How to complete this task |
Each record below must be written out exactly as given.

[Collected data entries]
------------------------------------

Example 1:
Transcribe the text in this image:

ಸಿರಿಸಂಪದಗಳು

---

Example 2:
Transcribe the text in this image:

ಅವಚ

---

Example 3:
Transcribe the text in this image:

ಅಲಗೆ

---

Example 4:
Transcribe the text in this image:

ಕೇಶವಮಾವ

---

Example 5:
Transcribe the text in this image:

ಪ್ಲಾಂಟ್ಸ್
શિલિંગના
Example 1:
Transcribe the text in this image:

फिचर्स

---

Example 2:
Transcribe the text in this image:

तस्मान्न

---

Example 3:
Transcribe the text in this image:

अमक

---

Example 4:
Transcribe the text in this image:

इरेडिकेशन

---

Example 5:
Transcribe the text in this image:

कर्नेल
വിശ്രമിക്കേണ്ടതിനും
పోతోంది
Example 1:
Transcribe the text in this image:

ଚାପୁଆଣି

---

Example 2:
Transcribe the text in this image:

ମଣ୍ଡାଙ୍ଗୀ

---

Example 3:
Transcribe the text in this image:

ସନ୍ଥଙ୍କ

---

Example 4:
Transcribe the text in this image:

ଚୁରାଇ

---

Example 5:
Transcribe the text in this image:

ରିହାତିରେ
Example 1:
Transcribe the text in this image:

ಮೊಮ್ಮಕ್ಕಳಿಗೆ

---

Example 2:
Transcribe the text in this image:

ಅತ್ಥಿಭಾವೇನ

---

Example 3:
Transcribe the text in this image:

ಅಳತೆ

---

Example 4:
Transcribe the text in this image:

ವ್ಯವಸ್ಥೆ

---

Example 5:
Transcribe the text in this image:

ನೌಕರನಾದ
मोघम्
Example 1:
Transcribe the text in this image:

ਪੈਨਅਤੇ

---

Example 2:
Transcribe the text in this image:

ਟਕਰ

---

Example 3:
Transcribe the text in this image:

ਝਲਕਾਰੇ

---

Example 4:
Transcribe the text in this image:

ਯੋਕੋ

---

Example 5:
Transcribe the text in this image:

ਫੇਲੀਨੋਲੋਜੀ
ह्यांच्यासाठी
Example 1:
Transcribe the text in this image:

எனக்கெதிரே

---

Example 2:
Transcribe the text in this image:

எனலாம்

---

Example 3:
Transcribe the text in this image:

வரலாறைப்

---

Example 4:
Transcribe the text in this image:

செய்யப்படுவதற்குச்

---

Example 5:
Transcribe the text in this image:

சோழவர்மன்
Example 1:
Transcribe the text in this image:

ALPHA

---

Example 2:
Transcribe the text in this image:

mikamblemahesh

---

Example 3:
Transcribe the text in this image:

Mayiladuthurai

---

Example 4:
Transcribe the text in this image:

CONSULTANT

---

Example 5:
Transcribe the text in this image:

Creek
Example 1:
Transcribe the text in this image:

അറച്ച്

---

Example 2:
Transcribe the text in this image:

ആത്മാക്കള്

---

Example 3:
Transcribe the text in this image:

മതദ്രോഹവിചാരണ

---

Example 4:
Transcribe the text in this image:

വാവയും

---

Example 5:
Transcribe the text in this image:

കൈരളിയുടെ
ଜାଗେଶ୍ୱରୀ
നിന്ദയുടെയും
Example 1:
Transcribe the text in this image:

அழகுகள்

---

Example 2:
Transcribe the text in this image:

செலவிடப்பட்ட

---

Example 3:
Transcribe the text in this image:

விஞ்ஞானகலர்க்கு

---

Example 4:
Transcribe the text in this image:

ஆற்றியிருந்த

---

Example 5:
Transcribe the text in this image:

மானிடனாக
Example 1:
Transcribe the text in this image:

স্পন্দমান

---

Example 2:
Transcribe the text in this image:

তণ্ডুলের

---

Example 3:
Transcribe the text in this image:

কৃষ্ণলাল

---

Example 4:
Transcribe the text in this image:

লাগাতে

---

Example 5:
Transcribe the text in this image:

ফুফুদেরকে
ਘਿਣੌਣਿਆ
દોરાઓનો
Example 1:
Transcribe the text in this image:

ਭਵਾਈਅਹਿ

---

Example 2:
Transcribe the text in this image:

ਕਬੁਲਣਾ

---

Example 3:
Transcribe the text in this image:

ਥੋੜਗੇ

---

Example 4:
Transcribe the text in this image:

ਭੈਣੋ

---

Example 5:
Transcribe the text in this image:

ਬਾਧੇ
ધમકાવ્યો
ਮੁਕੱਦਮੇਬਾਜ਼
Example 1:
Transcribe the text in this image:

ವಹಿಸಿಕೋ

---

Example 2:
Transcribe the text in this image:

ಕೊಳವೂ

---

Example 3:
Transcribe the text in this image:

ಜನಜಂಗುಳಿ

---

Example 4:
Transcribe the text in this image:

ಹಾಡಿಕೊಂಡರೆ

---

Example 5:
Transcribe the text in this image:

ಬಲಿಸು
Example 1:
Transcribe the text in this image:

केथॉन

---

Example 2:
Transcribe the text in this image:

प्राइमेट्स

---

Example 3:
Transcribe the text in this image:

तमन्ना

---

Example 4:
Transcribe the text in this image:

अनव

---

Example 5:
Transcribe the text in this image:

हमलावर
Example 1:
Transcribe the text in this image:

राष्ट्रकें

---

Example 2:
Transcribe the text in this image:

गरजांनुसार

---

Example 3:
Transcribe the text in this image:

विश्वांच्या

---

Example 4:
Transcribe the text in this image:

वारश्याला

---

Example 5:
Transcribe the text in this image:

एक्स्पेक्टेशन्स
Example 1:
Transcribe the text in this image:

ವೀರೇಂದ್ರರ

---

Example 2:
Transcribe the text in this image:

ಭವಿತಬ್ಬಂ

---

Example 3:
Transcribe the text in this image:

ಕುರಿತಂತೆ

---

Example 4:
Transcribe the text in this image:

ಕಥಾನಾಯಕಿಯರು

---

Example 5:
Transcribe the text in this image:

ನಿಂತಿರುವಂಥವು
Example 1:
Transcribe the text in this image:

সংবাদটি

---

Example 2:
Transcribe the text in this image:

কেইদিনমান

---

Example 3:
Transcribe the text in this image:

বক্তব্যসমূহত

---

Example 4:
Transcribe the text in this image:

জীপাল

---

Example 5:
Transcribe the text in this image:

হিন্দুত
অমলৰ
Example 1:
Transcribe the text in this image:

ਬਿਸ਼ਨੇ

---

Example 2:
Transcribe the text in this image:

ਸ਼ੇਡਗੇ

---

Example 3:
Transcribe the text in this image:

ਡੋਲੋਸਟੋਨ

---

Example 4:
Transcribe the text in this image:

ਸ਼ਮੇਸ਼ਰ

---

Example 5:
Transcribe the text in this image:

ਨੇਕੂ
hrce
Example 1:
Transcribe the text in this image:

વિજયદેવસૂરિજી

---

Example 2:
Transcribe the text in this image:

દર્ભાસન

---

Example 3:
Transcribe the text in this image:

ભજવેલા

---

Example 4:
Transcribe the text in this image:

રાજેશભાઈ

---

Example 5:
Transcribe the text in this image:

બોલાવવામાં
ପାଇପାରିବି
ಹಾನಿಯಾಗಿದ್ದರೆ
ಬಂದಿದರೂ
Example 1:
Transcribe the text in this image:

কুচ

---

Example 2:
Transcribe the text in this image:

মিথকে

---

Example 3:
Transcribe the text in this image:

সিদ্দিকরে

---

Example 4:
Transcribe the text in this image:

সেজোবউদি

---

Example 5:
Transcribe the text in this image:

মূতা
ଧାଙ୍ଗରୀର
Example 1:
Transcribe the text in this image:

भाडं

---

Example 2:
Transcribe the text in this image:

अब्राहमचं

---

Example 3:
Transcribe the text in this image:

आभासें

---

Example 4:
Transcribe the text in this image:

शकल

------------------------------------

Response |
Example 1:
Transcribe the text in this image:

ಸಿರಿಸಂಪದಗಳು

---

Example 2:
Transcribe the text in this image:

ಅವಚ

---

Example 3:
Transcribe the text in this image:

ಅಲಗೆ

---

Example 4:
Transcribe the text in this image:

ಕೇಶವಮಾವ

---

Example 5:
Transcribe the text in this image:

ಪ್ಲಾಂಟ್ಸ್
શિલિંગના
Example 1:
Transcribe the text in this image:

फिचर्स

---

Example 2:
Transcribe the text in this image:

तस्मान्न

---

Example 3:
Transcribe the text in this image:

अमक

---

Example 4:
Transcribe the text in this image:

इरेडिकेशन

---

Example 5:
Transcribe the text in this image:

कर्नेल
വിശ്രമിക്കേണ്ടതിനും
పోతోంది
Example 1:
Transcribe the text in this image:

ଚାପୁଆଣି

---

Example 2:
Transcribe the text in this image:

ମଣ୍ଡାଙ୍ଗୀ

---

Example 3:
Transcribe the text in this image:

ସନ୍ଥଙ୍କ

---

Example 4:
Transcribe the text in this image:

ଚୁରାଇ

---

Example 5:
Transcribe the text in this image:

ରିହାତିରେ
Example 1:
Transcribe the text in this image:

ಮೊಮ್ಮಕ್ಕಳಿಗೆ

---

Example 2:
Transcribe the text in this image:

ಅತ್ಥಿಭಾವೇನ

---

Example 3:
Transcribe the text in this image:

ಅಳತೆ

---

Example 4:
Transcribe the text in this image:

ವ್ಯವಸ್ಥೆ

---

Example 5:
Transcribe the text in this image:

ನೌಕರನಾದ
मोघम्
Example 1:
Transcribe the text in this image:

ਪੈਨਅਤੇ

---

Example 2:
Transcribe the text in this image:

ਟਕਰ

---

Example 3:
Transcribe the text in this image:

ਝਲਕਾਰੇ

---

Example 4:
Transcribe the text in this image:

ਯੋਕੋ

---

Example 5:
Transcribe the text in this image:

ਫੇਲੀਨੋਲੋਜੀ
ह्यांच्यासाठी
Example 1:
Transcribe the text in this image:

எனக்கெதிரே

---

Example 2:
Transcribe the text in this image:

எனலாம்

---

Example 3:
Transcribe the text in this image:

வரலாறைப்

---

Example 4:
Transcribe the text in this image:

செய்யப்படுவதற்குச்

---

Example 5:
Transcribe the text in this image:

சோழவர்மன்
Example 1:
Transcribe the text in this image:

ALPHA

---

Example 2:
Transcribe the text in this image:

mikamblemahesh

---

Example 3:
Transcribe the text in this image:

Mayiladuthurai

---

Example 4:
Transcribe the text in this image:

CONSULTANT

---

Example 5:
Transcribe the text in this image:

Creek
Example 1:
Transcribe the text in this image:

അറച്ച്

---

Example 2:
Transcribe the text in this image:

ആത്മാക്കള്

---

Example 3:
Transcribe the text in this image:

മതദ്രോഹവിചാരണ

---

Example 4:
Transcribe the text in this image:

വാവയും

---

Example 5:
Transcribe the text in this image:

കൈരളിയുടെ
ଜାଗେଶ୍ୱରୀ
നിന്ദയുടെയും
Example 1:
Transcribe the text in this image:

அழகுகள்

---

Example 2:
Transcribe the text in this image:

செலவிடப்பட்ட

---

Example 3:
Transcribe the text in this image:

விஞ்ஞானகலர்க்கு

---

Example 4:
Transcribe the text in this image:

ஆற்றியிருந்த

---

Example 5:
Transcribe the text in this image:

மானிடனாக
Example 1:
Transcribe the text in this image:

স্পন্দমান

---

Example 2:
Transcribe the text in this image:

তণ্ডুলের

---

Example 3:
Transcribe the text in this image:

কৃষ্ণলাল

---

Example 4:
Transcribe the text in this image:

লাগাতে

---

Example 5:
Transcribe the text in this image:

ফুফুদেরকে
ਘਿਣੌਣਿਆ
દોરાઓનો
Example 1:
Transcribe the text in this image:

ਭਵਾਈਅਹਿ

---

Example 2:
Transcribe the text in this image:

ਕਬੁਲਣਾ

---

Example 3:
Transcribe the text in this image:

ਥੋੜਗੇ

---

Example 4:
Transcribe the text in this image:

ਭੈਣੋ

---

Example 5:
Transcribe the text in this image:

ਬਾਧੇ
ધમકાવ્યો
ਮੁਕੱਦਮੇਬਾਜ਼
Example 1:
Transcribe the text in this image:

ವಹಿಸಿಕೋ

---

Example 2:
Transcribe the text in this image:

ಕೊಳವೂ

---

Example 3:
Transcribe the text in this image:

ಜನಜಂಗುಳಿ

---

Example 4:
Transcribe the text in this image:

ಹಾಡಿಕೊಂಡರೆ

---

Example 5:
Transcribe the text in this image:

ಬಲಿಸು
Example 1:
Transcribe the text in this image:

केथॉन

---

Example 2:
Transcribe the text in this image:

प्राइमेट्स

---

Example 3:
Transcribe the text in this image:

तमन्ना

---

Example 4:
Transcribe the text in this image:

अनव

---

Example 5:
Transcribe the text in this image:

हमलावर
Example 1:
Transcribe the text in this image:

राष्ट्रकें

---

Example 2:
Transcribe the text in this image:

गरजांनुसार

---

Example 3:
Transcribe the text in this image:

विश्वांच्या

---

Example 4:
Transcribe the text in this image:

वारश्याला

---

Example 5:
Transcribe the text in this image:

एक्स्पेक्टेशन्स
Example 1:
Transcribe the text in this image:

ವೀರೇಂದ್ರರ

---

Example 2:
Transcribe the text in this image:

ಭವಿತಬ್ಬಂ

---

Example 3:
Transcribe the text in this image:

ಕುರಿತಂತೆ

---

Example 4:
Transcribe the text in this image:

ಕಥಾನಾಯಕಿಯರು

---

Example 5:
Transcribe the text in this image:

ನಿಂತಿರುವಂಥವು
Example 1:
Transcribe the text in this image:

সংবাদটি

---

Example 2:
Transcribe the text in this image:

কেইদিনমান

---

Example 3:
Transcribe the text in this image:

বক্তব্যসমূহত

---

Example 4:
Transcribe the text in this image:

জীপাল

---

Example 5:
Transcribe the text in this image:

হিন্দুত
অমলৰ
Example 1:
Transcribe the text in this image:

ਬਿਸ਼ਨੇ

---

Example 2:
Transcribe the text in this image:

ਸ਼ੇਡਗੇ

---

Example 3:
Transcribe the text in this image:

ਡੋਲੋਸਟੋਨ

---

Example 4:
Transcribe the text in this image:

ਸ਼ਮੇਸ਼ਰ

---

Example 5:
Transcribe the text in this image:

ਨੇਕੂ
hrce
Example 1:
Transcribe the text in this image:

વિજયદેવસૂરિજી

---

Example 2:
Transcribe the text in this image:

દર્ભાસન

---

Example 3:
Transcribe the text in this image:

ભજવેલા

---

Example 4:
Transcribe the text in this image:

રાજેશભાઈ

---

Example 5:
Transcribe the text in this image:

બોલાવવામાં
ପାଇପାରିବି
ಹಾನಿಯಾಗಿದ್ದರೆ
ಬಂದಿದರೂ
Example 1:
Transcribe the text in this image:

কুচ

---

Example 2:
Transcribe the text in this image:

মিথকে

---

Example 3:
Transcribe the text in this image:

সিদ্দিকরে

---

Example 4:
Transcribe the text in this image:

সেজোবউদি

---

Example 5:
Transcribe the text in this image:

মূতা
ଧାଙ୍ଗରୀର
Example 1:
Transcribe the text in this image:

भाडं

---

Example 2:
Transcribe the text in this image:

अब्राहमचं

---

Example 3:
Transcribe the text in this image:

आभासें

---

Example 4:
Transcribe the text in this image:

शकल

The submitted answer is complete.